Pro-bailout parties in Greece will form a government after a narrow election victory over the left that eased fears of a sudden exit from the euro.

But the possibility that other larger economies such as Italy and Spain may also need to be rescued remains a threat to the euro zone and is driving investors to reduce their exposure to risky assets.

"The economic outlook is upsetting people more than security issues around Iran, and they realize that nothing really has come out of Greece, except that the crunch may have been delayed for a while," said Roy Jordan, an oil analyst at Facts Global Energy.

Leaders at a Group of 20 will be under pressure to produce a lasting solution to a debt crisis at a two-day meeting in Mexico. Brent crude were down $1.34 cents at $96.27 a barrel at 0825 EDT, sliding from a one-week high of $99.50 a barrel hit early in the session.

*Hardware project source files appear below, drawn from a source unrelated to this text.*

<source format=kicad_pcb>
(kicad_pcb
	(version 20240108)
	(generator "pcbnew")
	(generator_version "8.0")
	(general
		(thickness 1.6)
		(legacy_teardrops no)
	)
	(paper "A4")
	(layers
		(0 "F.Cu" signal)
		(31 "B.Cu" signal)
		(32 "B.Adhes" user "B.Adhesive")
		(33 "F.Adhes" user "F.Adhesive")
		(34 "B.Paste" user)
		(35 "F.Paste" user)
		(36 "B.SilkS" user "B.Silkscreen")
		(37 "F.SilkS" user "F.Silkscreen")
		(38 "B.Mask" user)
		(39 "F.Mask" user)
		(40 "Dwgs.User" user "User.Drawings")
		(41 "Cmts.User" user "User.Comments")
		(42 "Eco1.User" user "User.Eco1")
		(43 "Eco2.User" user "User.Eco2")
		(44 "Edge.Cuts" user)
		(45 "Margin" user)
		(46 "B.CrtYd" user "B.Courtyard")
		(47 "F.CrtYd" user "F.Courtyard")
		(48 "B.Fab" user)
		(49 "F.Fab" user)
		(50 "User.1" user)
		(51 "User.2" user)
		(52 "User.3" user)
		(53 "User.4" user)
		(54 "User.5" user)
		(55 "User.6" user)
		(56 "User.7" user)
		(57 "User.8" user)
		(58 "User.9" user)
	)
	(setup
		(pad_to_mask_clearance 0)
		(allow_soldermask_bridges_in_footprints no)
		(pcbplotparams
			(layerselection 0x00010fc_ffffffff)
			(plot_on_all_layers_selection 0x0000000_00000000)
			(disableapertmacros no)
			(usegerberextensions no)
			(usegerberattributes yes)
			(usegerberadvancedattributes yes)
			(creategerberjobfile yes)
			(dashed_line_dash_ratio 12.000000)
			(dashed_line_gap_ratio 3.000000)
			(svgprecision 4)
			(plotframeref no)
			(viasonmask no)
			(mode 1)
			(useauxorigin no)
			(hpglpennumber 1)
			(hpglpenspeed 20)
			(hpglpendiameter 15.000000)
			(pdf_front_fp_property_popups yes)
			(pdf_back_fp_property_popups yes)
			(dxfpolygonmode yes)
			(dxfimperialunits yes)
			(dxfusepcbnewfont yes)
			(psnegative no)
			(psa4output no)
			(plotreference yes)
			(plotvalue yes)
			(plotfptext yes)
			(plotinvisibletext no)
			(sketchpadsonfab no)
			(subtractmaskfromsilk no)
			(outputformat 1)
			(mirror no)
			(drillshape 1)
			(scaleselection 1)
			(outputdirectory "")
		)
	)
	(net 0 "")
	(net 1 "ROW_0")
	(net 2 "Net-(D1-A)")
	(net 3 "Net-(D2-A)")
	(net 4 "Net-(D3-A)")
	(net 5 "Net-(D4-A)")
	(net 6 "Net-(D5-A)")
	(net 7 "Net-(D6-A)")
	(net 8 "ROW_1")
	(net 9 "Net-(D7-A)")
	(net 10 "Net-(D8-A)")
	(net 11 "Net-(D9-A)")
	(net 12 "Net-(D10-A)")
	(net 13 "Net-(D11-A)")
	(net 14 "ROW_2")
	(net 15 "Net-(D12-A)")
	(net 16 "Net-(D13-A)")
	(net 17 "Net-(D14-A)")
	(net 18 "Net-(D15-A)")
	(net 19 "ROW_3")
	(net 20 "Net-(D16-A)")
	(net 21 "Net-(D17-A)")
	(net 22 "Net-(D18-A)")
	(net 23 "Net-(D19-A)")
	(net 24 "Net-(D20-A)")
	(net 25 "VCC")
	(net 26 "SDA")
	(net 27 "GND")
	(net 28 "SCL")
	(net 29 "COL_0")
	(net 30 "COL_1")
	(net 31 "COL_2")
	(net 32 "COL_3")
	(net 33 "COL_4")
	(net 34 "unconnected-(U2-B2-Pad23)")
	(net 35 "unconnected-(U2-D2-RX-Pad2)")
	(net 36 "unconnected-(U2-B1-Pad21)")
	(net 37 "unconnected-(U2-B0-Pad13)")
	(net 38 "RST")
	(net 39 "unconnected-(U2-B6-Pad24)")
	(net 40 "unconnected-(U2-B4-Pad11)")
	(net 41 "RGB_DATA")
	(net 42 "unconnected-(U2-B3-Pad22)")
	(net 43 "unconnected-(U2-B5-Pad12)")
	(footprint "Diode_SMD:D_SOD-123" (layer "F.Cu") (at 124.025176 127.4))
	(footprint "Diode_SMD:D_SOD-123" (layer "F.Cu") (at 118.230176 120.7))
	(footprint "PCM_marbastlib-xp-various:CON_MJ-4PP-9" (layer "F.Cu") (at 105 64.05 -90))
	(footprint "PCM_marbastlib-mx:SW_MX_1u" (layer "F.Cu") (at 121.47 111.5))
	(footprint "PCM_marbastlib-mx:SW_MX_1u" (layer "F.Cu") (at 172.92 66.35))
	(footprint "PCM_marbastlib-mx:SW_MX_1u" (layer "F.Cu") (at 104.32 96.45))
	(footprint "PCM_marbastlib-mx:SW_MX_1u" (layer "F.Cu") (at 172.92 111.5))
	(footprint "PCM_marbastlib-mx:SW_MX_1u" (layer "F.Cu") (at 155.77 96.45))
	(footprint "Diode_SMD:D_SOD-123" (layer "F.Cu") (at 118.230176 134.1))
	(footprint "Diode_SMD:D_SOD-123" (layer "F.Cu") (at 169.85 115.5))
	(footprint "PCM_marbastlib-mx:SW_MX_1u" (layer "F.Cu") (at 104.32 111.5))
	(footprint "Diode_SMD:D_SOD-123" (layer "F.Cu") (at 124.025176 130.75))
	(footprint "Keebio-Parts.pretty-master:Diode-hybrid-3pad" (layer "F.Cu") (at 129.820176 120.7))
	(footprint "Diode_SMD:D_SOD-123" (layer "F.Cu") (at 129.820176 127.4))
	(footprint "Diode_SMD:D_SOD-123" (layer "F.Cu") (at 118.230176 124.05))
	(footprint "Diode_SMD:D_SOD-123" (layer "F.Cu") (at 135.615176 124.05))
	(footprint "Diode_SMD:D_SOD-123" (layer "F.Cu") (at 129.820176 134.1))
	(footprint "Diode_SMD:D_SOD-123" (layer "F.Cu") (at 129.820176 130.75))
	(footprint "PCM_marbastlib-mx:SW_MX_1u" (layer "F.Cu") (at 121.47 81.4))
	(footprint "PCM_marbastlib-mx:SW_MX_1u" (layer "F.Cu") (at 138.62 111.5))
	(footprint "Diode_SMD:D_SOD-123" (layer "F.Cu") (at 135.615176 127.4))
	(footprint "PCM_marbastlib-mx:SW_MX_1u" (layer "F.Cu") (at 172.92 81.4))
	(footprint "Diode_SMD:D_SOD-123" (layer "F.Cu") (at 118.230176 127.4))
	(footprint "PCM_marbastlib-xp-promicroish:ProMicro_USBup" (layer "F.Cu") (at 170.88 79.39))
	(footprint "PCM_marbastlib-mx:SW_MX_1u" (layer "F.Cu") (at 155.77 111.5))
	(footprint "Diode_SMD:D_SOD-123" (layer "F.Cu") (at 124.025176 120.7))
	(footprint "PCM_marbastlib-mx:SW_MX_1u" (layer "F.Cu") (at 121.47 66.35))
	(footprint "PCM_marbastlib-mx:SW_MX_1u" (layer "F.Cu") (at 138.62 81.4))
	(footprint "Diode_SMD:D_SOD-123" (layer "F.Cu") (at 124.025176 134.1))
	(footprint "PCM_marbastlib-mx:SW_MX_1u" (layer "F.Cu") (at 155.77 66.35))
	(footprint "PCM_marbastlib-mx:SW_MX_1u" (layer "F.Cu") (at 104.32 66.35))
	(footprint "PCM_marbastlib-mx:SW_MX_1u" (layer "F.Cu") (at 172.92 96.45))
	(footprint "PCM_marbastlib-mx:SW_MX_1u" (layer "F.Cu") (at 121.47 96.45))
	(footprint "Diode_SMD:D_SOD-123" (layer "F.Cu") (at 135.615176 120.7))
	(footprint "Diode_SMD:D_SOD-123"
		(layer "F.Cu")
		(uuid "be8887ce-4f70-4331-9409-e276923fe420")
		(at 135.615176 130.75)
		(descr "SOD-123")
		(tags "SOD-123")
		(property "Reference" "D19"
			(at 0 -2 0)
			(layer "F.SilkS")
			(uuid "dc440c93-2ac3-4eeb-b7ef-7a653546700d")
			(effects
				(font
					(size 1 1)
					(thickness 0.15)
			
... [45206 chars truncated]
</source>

U.S. oil futures were down $1.31 cents at $82.72 a barrel, off a one-week high of $85.60 a barrel hit in early trade. Falling oil prices are also starting to hit U.S. domestic oil and gas production, according to Commerzbank commodity analysts.

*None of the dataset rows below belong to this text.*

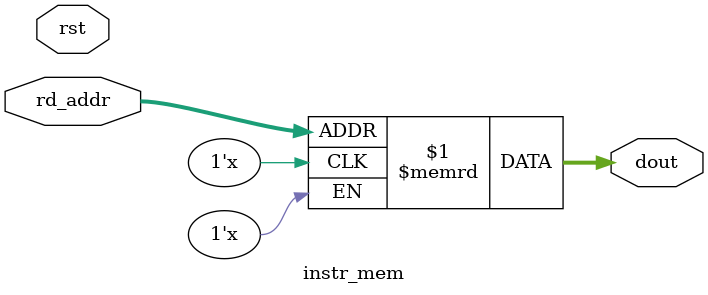
<source format=sv>
module instr_mem #(
    parameter ADDR_WIDTH = 32,
    parameter DATA_WIDTH = 32
)(
    input logic rst,
    //input logic [ADDR_WIDTH-1:0] wr_addr,
    input logic [ADDR_WIDTH-1:0] rd_addr,
    //input logic [DATA_WIDTH-1:0] din,   
    output logic [DATA_WIDTH-1:0] dout
);
    logic [DATA_WIDTH-1:0] ram_array [(2**ADDR_WIDTH) - 1:0];

    assign dout = ram_array[rd_addr];

endmodule
</source>
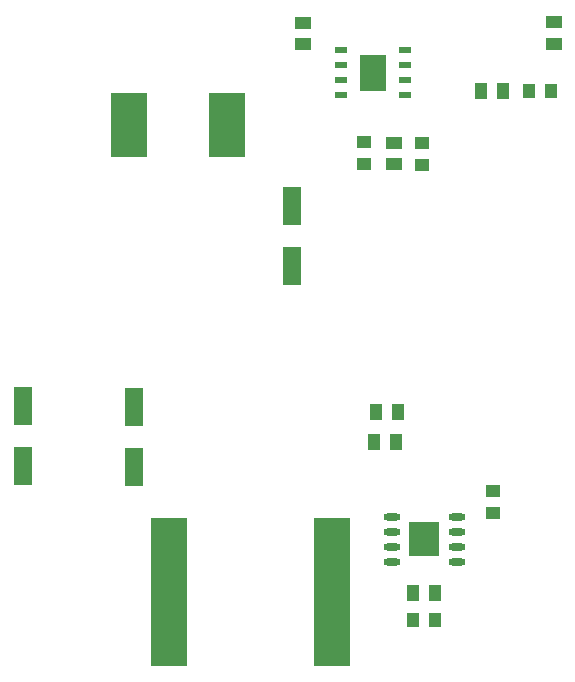
<source format=gbr>
%TF.GenerationSoftware,Altium Limited,Altium Designer,19.1.8 (144)*%
G04 Layer_Color=8421504*
%FSLAX26Y26*%
%MOIN*%
%TF.FileFunction,Paste,Top*%
%TF.Part,Single*%
G01*
G75*
%TA.AperFunction,SMDPad,CuDef*%
%ADD10O,0.057087X0.023622*%
%ADD11R,0.098425X0.118110*%
%ADD12R,0.043307X0.019685*%
%ADD13R,0.086614X0.122047*%
%ADD14R,0.062992X0.125984*%
%ADD15R,0.124016X0.492126*%
%ADD16R,0.122047X0.216535*%
%ADD17R,0.055118X0.041339*%
%ADD18R,0.051181X0.041339*%
%ADD19R,0.041339X0.051181*%
%ADD20R,0.041339X0.055118*%
D10*
X1947165Y755000D02*
D03*
Y705000D02*
D03*
Y655000D02*
D03*
Y605000D02*
D03*
X2161732Y755000D02*
D03*
Y705000D02*
D03*
Y655000D02*
D03*
Y605000D02*
D03*
D11*
X2054449Y680000D02*
D03*
D12*
X1777165Y2210000D02*
D03*
Y2260000D02*
D03*
Y2310000D02*
D03*
Y2160000D02*
D03*
X1989764D02*
D03*
Y2310000D02*
D03*
Y2260000D02*
D03*
Y2210000D02*
D03*
D13*
X1884724Y2235394D02*
D03*
D14*
X717165Y1125000D02*
D03*
Y924213D02*
D03*
X1085000Y1120787D02*
D03*
Y920000D02*
D03*
X1612165Y1590000D02*
D03*
Y1790787D02*
D03*
D15*
X1202677Y505000D02*
D03*
X1745000D02*
D03*
D16*
X1396772Y2060000D02*
D03*
X1070000D02*
D03*
D17*
X1952165Y2002835D02*
D03*
Y1930000D02*
D03*
X2485000Y2332165D02*
D03*
Y2405000D02*
D03*
X1650000Y2402835D02*
D03*
Y2330000D02*
D03*
D18*
X1852165Y1932165D02*
D03*
Y2005000D02*
D03*
X2047165Y1928583D02*
D03*
Y2001417D02*
D03*
X2282165Y841417D02*
D03*
Y768583D02*
D03*
D19*
X2475000Y2175000D02*
D03*
X2402165D02*
D03*
X2090000Y410000D02*
D03*
X2017165D02*
D03*
D20*
X2244331Y2175000D02*
D03*
X2317165D02*
D03*
X1965000Y1105000D02*
D03*
X1892165D02*
D03*
X1960000Y1005000D02*
D03*
X1887165D02*
D03*
X2088583Y500000D02*
D03*
X2015748D02*
D03*
%TF.MD5,1b38a6ceae111d7cc9222c999d22b0a4*%
M02*

</source>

"The oil rig count fell last week for the first time again after a record level had been reached in the week before. At the current prices of $75 per barrel for Bakken oil, a number of shale oil projects are likely to become unprofitable," the analysts wrote in a note.

IRAN NUCLEAR TALKS

A meeting between Iran and world powers in Moscow on Monday is unlikely to produce a swift resolution to a dispute over Iran's nuclear program, nor prevent an embargo on Iranian oil from taking effect on July 1, analysts said.

"Iran's two central goals, recognition of its right to enrich uranium and significant sanctions relief, will probably not be met.

And on balance a deal will probably not occur in Moscow," Eurasia Group analysts wrote in a note. Iran also wants relief from intensifying economic sanctions, and faces new U.S. and European Union sanctions in the next two weeks.

In less than two weeks, Iran's biggest oil buyers will lose access to the London-based insurance market that protects 95 percent of the world's tanker shipments against oil spills or catastrophic collisions.

This critical side effect of EU sanctions to punish Iran for its nuclear program has so far provided little support for slumping crude oil markets. That's because the market is oversupplied as economic growth slows and additional exports by Saudi Arabia outweigh the loss of Iran's oil, analysts and traders say.

"Everyone is feeling a bit deflated and it is dawning on people that there is an awful lot of oil around and that this cut-back is needed," Jordan at Facts Global Energy said.

Brent futures have dropped by more than 20 percent since April, to trade below $100 a barrel for the first time since early 2011.